(Assignment):
Going through the entries below, count each line that holds "함수에서" and give only the total.

(Collected data)
========================
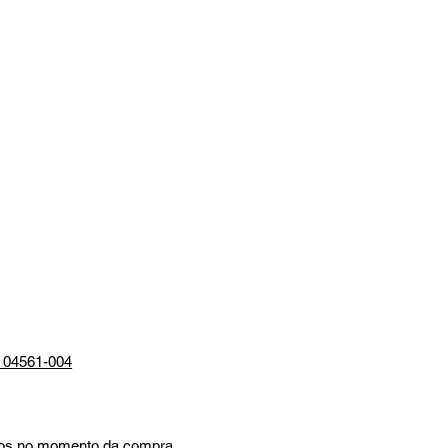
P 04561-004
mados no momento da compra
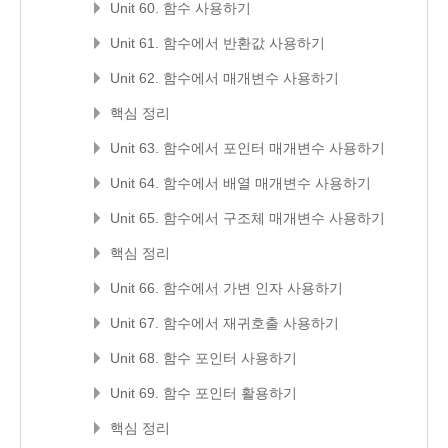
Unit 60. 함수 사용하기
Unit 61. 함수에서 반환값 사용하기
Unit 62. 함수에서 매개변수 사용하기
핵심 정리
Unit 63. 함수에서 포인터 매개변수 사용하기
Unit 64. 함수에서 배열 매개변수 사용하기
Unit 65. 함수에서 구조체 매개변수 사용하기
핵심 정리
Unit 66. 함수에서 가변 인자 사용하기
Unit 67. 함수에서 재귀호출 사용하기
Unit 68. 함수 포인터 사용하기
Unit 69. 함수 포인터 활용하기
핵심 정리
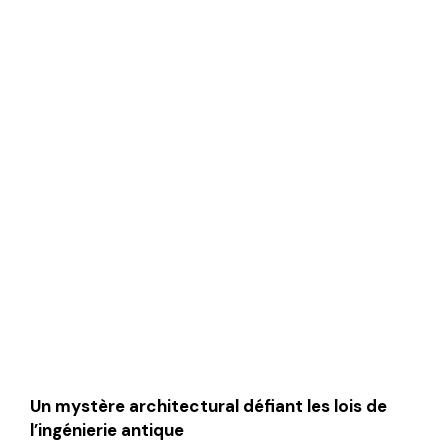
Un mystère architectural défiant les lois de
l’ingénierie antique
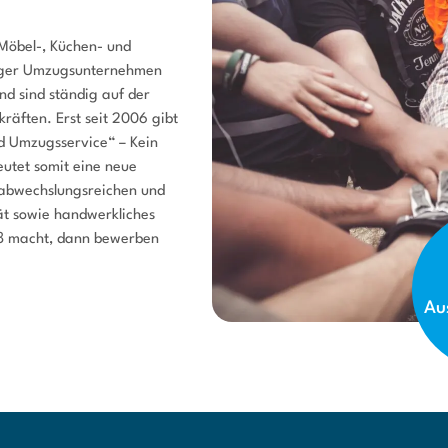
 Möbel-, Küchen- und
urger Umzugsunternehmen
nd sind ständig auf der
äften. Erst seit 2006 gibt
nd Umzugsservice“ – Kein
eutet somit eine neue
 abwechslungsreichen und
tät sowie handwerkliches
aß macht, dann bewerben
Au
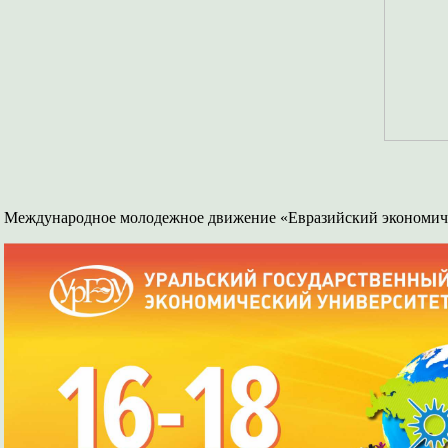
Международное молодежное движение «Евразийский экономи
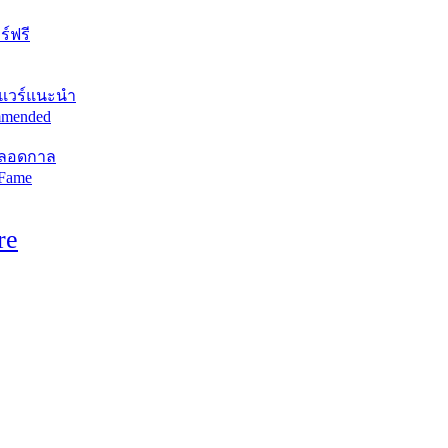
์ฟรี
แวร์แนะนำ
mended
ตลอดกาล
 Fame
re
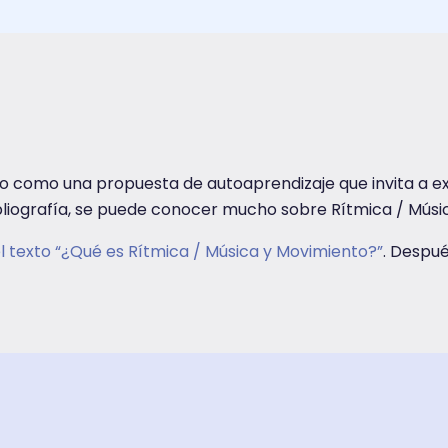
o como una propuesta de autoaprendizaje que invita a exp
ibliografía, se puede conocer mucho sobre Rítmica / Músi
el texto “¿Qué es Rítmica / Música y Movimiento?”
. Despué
========================
(The completed task):
7